§ EXERCISE GOAL
Instruction for the entries that follow: retype exactly the lines from the line with "157 168 2.03" to the line with "373 161 1.74", both included, and omit all others.

Excerpts from a dataset:
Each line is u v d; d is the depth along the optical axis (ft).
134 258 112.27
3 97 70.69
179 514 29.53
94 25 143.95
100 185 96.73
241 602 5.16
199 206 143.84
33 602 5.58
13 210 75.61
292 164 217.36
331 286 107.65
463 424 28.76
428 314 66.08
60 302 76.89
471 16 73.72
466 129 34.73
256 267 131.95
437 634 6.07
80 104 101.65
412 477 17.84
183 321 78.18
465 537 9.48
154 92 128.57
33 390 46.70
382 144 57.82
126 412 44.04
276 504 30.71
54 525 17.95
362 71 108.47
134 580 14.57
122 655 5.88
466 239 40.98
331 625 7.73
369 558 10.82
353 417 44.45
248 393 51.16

---

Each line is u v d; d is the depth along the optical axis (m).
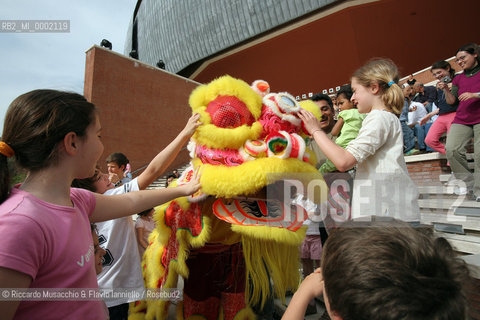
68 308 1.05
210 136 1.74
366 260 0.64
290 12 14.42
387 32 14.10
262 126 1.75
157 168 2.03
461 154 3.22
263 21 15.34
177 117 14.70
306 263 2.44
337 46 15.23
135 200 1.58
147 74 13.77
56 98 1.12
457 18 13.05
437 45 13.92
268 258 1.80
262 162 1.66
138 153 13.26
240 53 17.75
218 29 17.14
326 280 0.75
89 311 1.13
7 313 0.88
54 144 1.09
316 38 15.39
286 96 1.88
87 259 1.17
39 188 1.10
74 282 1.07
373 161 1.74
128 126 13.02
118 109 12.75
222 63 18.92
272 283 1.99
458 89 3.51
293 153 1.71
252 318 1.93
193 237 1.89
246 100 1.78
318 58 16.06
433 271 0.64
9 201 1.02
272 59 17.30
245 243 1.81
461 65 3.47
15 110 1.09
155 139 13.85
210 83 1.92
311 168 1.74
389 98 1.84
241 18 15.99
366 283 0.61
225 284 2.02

§ OUTPUT OF THE EXERCISE
157 168 2.03
461 154 3.22
263 21 15.34
177 117 14.70
306 263 2.44
337 46 15.23
135 200 1.58
147 74 13.77
56 98 1.12
457 18 13.05
437 45 13.92
268 258 1.80
262 162 1.66
138 153 13.26
240 53 17.75
218 29 17.14
326 280 0.75
89 311 1.13
7 313 0.88
54 144 1.09
316 38 15.39
286 96 1.88
87 259 1.17
39 188 1.10
74 282 1.07
373 161 1.74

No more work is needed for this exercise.